TCJA’s solution to these new distortions among activities was to add additional special provisions. To limit the shifting of intangible assets to tax havens, TCJA introduced a new minimum tax on “high-return” foreign-source income and provided a special low rate for domestic intangible assets that generate export sales. To address the new incentive for pass-through businesses to incorporate, TCJA introduced a new deduction of 20 percent of “business income”, creating a distinction between income tax rates on wages and on the profits of pass-through businesses that go to their owners. To prevent unlimited recharacterization of wages as profits, TCJA prohibited the use of this preference by high-earning professionals (accountants, lawyers, doctors) who are compensated with partnership profits in lieu of wages.
The result is the creation of many new boundaries that taxpayers can exploit by re-characterizing their income to claim the lower rates applied to favored forms of income. Boundary problems in the tax law are nothing new; the debate over carried interest illustrates that we are still arguing about what income should qualify for treatment as tax-preferred capital gain instead of compensation taxed as ordinary income. The distinctions among income types that TCJA added will be very hard to manage not only because they are new, but also because the TCJA was enacted quickly and not well vetted. Yet, with time and the proper regulatory and legislative fixes, we may eventually either learn how to manage these new boundaries or narrow or eliminate some of them.

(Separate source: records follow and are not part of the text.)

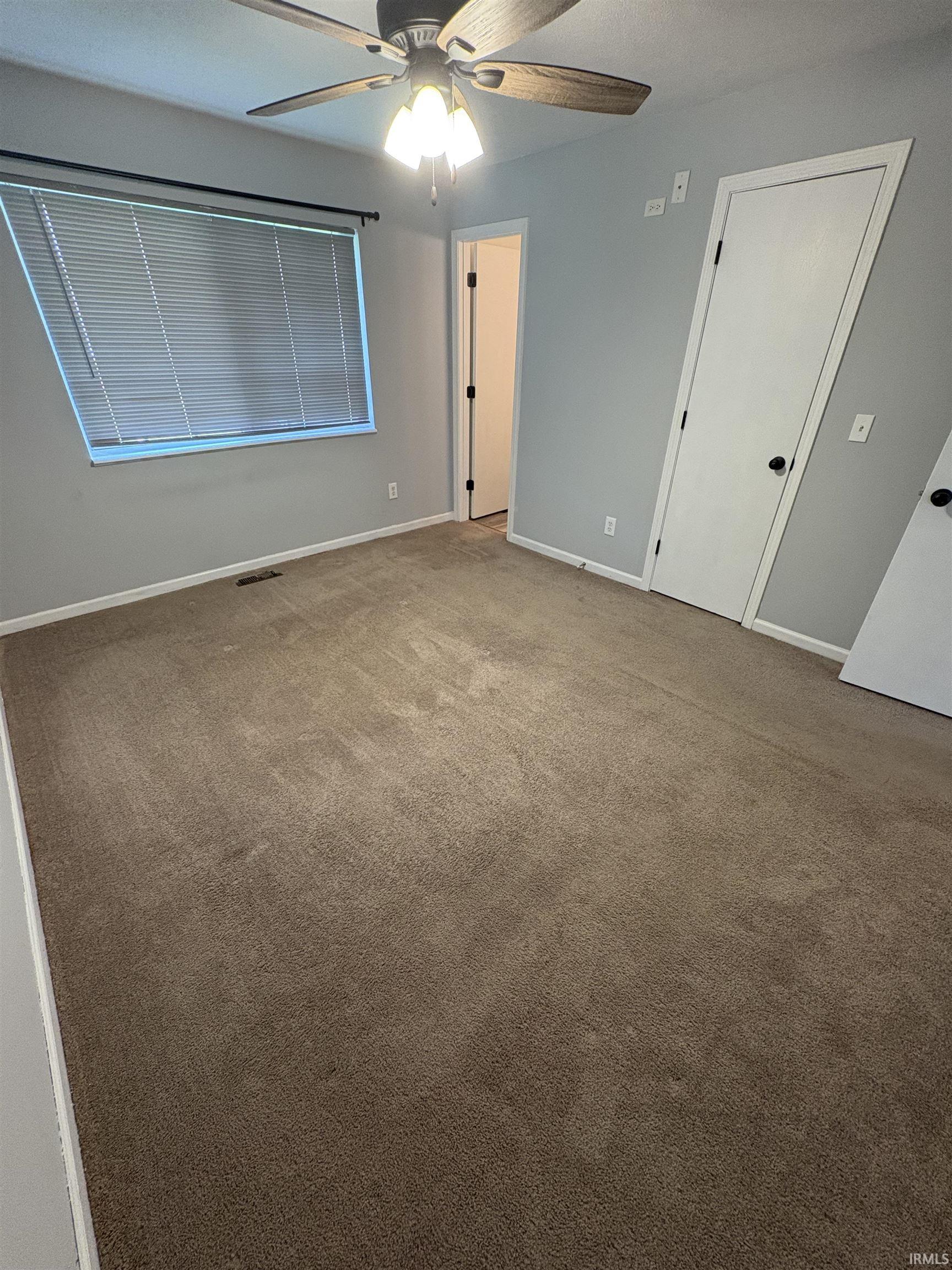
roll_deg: -0.2
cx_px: 476
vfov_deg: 102.1
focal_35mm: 14
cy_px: 635
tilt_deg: -29.8
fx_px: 513
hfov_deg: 85.7
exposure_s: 1/60
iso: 320
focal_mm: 2.22
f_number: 2.2
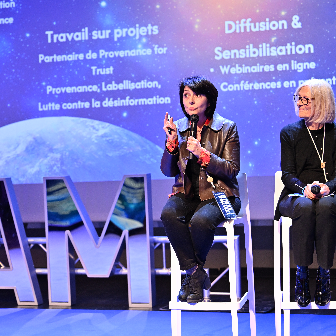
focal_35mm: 95
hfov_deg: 18.3
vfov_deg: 18.3
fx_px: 1043
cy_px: 169
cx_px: 117
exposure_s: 1/160
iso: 1600
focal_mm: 74
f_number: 2.8
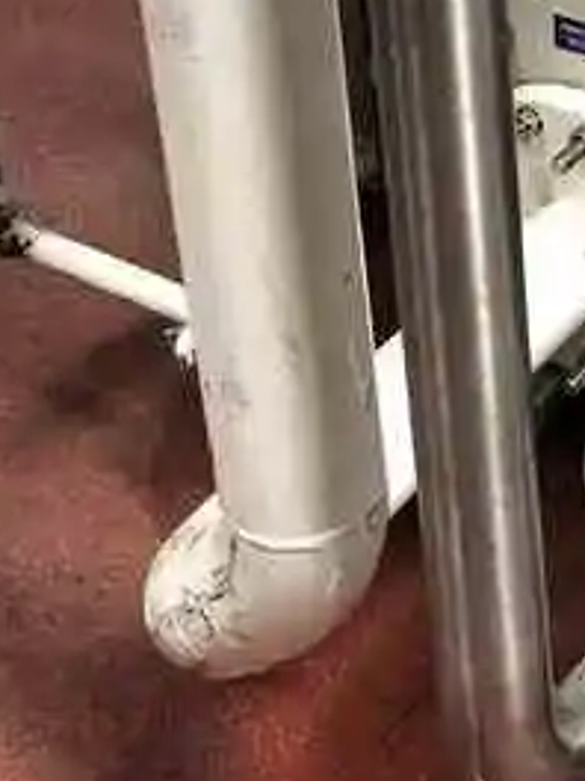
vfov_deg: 21.7
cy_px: -101
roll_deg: -0.5
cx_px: 712
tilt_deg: -26.0
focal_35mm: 85
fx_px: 1915
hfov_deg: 16.6
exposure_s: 1/15
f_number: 1.8
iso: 80
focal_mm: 4
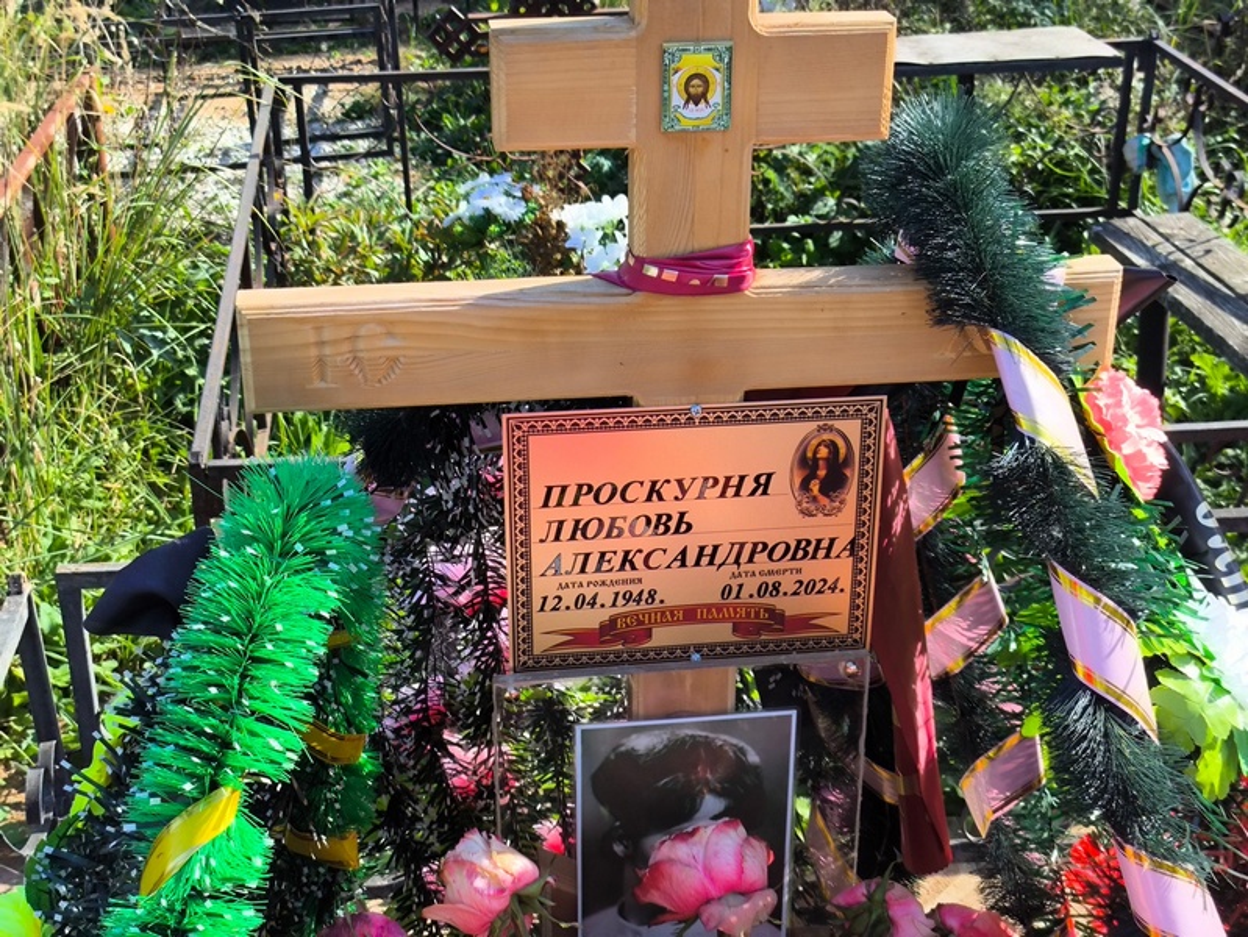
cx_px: 624
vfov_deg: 29.1
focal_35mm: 50
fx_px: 1803
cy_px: 468
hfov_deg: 38.2
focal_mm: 4.71
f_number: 1.7
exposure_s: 1/772
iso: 50
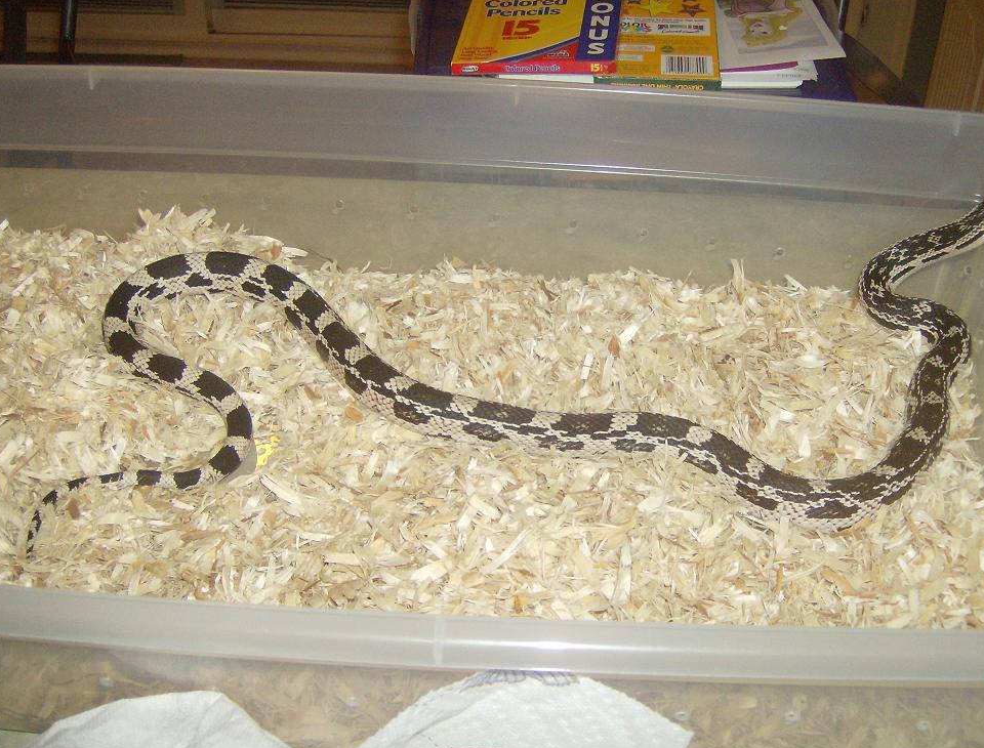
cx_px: 550
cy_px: 352
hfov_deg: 44.5
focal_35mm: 42
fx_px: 1200
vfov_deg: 34.6
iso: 200
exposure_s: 1/60
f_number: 2.8
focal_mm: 6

We can continue to argue that the income tax would be much simpler and fairer if only we taxed all income the same. But that change will not happen soon and we will inevitably end up with some distinctions among income sources. The harder and more necessary task is to figure out which distinctions we should retain and how best to define and police their boundaries. Beyond this, we still face the challenge of raising enough revenue to pay for the rising costs of health and retirement spending as the baby boomer generation leaves the work force – a problem that the tax cuts in TCJA worsened and that a future Congress may worsen further by extending its temporary tax reductions.